On the panel, Capozzi looked back on his previous product development processes before his company turned to cloud-native Onshape.
“We had no PDM system at all, so all of the R&D activities were really siloed amongst the design teams,” recalled Capozzi. “Now, (with Onshape), we're collaborating globally, which really optimizes your engineering horsepower and allows you to have all your experts participating in one design. The quality and the speed of the design is improving. Access is just intuitive, it never fails to open, and you never lose data.”
Poulson added that with collaboration now being seamless at Autonomous Solutions, Inc., employees are more eager to pitch in — and that’s especially handy for last-minute reviews and approvals when it’s all-hands-on-deck.
“We can have more people have the Document open at the same time as we work on it together in a Teams chat or just in a phone call,” he said.
Before Onshape, Poulson recalled that he and his colleagues were inclined to “go work on our little task and get that done and not ask for help. But Onshape changed that and made us work together better.”
Agile Design Processes Made Possible with Zero-IT Footprint
Enabling better Agile Product Development processes wasn’t the only Onshape benefit cited by the panelists.
According to Capozzi, Onshape’s zero-IT footprint has allowed Amphenol to no longer worry about continued purchases of terabytes of cloud data or the exorbitant cost of power consumption from running racks of their own data center servers.

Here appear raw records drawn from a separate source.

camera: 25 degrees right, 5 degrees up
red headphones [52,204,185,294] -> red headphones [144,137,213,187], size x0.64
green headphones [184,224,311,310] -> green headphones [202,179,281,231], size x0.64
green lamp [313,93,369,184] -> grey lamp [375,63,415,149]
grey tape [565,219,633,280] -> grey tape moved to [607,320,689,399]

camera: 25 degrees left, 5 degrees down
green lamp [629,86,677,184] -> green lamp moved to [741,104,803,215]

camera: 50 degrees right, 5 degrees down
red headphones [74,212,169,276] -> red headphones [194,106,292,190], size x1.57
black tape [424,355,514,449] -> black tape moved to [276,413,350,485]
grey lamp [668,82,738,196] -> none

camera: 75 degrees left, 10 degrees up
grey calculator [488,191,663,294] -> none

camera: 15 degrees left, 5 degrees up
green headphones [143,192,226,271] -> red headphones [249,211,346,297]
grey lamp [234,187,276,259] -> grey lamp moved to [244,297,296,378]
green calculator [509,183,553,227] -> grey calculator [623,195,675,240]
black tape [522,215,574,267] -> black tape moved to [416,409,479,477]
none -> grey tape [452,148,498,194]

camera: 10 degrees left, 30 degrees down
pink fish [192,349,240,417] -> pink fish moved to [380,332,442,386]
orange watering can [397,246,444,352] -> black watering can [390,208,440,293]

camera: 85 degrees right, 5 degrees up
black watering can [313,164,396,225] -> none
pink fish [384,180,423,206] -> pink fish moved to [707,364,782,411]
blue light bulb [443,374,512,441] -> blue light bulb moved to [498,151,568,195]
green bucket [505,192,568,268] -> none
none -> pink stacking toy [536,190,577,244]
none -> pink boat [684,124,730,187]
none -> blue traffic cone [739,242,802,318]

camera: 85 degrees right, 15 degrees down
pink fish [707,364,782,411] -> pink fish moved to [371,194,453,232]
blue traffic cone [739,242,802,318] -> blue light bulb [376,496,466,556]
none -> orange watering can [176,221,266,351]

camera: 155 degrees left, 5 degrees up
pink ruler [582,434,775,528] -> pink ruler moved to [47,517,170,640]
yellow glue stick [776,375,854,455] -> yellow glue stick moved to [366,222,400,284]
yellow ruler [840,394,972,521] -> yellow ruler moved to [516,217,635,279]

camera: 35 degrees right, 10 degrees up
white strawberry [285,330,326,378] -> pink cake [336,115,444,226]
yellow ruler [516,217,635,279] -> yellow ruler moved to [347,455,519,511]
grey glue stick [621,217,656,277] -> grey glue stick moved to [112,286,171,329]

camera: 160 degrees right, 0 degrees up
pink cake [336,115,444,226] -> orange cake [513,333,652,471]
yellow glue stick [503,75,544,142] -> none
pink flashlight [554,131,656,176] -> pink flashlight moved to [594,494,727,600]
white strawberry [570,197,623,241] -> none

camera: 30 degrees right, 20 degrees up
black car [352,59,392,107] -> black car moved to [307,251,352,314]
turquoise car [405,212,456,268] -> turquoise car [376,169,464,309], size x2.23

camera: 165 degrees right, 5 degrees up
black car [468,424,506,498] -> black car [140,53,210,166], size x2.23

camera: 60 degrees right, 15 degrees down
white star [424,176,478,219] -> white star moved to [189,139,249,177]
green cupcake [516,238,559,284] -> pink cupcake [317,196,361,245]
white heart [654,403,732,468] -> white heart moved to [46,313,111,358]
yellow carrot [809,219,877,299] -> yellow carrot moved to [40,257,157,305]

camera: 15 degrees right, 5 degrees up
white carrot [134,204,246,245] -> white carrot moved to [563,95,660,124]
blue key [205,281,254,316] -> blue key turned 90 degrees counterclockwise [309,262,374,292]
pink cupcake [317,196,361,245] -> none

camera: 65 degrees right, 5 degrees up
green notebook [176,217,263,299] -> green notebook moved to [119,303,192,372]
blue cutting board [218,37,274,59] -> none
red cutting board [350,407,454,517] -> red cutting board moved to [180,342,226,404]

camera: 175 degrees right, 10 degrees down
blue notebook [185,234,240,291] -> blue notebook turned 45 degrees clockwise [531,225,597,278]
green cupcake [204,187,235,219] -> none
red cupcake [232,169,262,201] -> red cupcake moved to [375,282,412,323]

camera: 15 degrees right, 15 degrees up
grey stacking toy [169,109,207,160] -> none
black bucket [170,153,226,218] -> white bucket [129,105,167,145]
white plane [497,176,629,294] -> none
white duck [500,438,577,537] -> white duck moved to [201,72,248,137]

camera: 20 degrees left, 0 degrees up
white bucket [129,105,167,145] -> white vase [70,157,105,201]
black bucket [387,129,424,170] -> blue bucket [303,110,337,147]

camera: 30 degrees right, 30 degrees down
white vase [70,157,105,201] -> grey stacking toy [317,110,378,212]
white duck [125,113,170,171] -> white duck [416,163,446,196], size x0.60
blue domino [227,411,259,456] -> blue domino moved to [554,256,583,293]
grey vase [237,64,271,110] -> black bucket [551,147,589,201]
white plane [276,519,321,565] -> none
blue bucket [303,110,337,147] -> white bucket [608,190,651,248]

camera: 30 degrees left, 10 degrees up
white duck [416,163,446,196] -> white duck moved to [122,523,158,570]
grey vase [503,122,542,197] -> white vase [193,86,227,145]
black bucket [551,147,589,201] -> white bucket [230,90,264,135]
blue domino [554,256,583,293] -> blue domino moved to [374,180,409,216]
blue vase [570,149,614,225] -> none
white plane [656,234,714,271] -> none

“Someone who is not an IT person can administer the whole system,” he said.
The Amphenol team chose cloud-native Onshape for its built-in data management and zero-IT footprint.
Syzygy’s Hudson added that Onshape has also made it easier to collaborate with outside suppliers.
“The more pieces of software that need to be involved with each other, the more complicated it typically gets, and that was a major source of difficulty for us,” he said. “No one wants to have to do manual data entry. But you can export data directly from Onshape into an Excel file, and then share that with almost any other software.”